Scottish nationalists rebooted their case for independence yesterday with a study claiming that Scots could be £4,100 per person better off annually outside the United Kingdom.
First Minister Nicola Sturgeon, leader of the separatist Scottish National Party, said the report would “restart the debate” about independence for pro-EU Scotland as messy Brexit negotiations drag on.
Scotland voted against independence by 55% in 2014, but then voted by 62% to remain in the European Union in a 2016 referendum, generating a rift because the United Kingdom as a whole voted to leave.
Sturgeon immediately made plans for a second independence referendum, but momentum stalled when polls showed little change in Scottish attitudes and even less appetite for another vote.
The SNP lost seats in the parliaments in Edinburgh and London in subsequent elections. But the nationalist grassroots have been agitating for a swift return to the ballot box.

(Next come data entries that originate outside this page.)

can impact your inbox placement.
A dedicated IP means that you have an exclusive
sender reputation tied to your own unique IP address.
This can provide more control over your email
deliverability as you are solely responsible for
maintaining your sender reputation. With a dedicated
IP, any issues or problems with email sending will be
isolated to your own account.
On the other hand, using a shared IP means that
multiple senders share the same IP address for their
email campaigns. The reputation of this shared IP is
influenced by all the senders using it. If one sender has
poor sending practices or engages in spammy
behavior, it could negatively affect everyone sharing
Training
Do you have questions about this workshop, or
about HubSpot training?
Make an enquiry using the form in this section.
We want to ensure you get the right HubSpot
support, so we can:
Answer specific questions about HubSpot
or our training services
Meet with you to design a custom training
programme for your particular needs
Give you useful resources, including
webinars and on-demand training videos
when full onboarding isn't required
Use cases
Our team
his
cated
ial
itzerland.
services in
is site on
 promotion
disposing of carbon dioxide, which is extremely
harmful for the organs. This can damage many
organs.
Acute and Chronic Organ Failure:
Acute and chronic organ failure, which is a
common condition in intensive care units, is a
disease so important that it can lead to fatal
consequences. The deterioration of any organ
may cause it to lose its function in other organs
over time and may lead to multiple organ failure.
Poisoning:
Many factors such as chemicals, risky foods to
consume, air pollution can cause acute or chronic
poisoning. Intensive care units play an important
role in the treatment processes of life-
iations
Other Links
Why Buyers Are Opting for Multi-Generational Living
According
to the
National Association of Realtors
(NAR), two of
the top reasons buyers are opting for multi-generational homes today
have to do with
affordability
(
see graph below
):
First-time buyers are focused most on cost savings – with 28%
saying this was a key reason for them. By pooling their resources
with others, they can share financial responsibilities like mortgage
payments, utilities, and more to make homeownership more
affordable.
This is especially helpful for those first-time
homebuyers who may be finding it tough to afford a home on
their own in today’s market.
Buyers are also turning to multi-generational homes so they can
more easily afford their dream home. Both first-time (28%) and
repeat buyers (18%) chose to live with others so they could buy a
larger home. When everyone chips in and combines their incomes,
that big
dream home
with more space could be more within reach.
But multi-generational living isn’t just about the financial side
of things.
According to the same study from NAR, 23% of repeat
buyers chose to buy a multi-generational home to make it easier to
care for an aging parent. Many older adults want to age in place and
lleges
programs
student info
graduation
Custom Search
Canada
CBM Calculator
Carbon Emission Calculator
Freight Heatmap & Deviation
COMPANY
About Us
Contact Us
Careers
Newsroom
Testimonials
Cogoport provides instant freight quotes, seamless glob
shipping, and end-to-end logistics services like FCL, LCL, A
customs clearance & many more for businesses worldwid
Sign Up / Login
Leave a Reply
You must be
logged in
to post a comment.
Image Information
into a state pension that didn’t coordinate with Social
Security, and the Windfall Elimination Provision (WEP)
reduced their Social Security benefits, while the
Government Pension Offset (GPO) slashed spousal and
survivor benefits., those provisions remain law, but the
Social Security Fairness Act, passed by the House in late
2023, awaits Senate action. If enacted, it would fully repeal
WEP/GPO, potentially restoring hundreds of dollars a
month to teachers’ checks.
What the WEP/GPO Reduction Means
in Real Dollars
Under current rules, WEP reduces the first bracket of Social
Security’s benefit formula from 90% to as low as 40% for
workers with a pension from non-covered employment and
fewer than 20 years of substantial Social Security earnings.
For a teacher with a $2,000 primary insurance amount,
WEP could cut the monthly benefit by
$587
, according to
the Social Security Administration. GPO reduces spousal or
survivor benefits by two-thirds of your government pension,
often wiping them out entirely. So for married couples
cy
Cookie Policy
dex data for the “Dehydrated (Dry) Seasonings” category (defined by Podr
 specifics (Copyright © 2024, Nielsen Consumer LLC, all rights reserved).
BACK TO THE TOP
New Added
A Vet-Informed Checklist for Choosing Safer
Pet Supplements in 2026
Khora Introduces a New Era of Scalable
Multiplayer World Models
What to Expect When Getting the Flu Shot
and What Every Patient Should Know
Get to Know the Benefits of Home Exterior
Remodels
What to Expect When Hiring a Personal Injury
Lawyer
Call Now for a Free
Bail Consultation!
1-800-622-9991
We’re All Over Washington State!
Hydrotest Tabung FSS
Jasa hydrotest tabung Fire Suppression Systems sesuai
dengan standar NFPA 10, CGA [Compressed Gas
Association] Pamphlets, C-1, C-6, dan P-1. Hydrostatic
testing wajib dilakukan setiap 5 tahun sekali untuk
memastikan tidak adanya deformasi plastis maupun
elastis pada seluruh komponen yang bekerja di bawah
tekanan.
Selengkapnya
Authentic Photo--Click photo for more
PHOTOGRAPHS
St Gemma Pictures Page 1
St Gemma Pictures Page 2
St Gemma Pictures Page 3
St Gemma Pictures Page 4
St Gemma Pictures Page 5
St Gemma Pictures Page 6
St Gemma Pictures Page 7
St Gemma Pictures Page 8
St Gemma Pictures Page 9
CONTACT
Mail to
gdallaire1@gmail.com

Referring to yesterday’s report, Sturgeon wrote on Twitter: “So much better to be debating how we maximise our potential as a country than just focussing on how we limit the damage of Brexit.”
But David Mundell, the UK government’s most senior lawmaker in Scotland, urged Scots to “maximise the opportunities” of Brexit rather than leave the UK. “The public do not want another divisive independence referendum,” he said. 
The report outlined 50 recommendations to grow Scotland’s economy to match “the very best small countries in the world”, comparing an independent Scotland to countries like Denmark, Finland and New Zealand. It proposed keeping the British pound for “an extended transition period”, before moving to a more permanent solution which could lead to a new Scottish currency.
The UK government forcefully rejected SNP proposals to maintain a currency union with Scotland if it left the UK in 2014, but the nationalists insist Scotland can still use the pound in the same way that Panama uses the US dollar.
Critics have pointed out this would leave Scotland’s fiscal policy in the hands of a foreign power.
The report also included measures to encourage immigration amid fears Brexit will cause a decline in Scotland’s working age population and put pressure on public spending through falling tax receipts.
North Sea oil revenues should be treated as a windfall and invested in a fund similar to Norway, rather than used for day to day spending, it said.
Andrew Wilson, the report’s author, said: “Brexit will mean a long-term hit to jobs and living standards.
“In contrast, our report looks at how we build a better economy, how we build a better society and how we build a better country,” he said.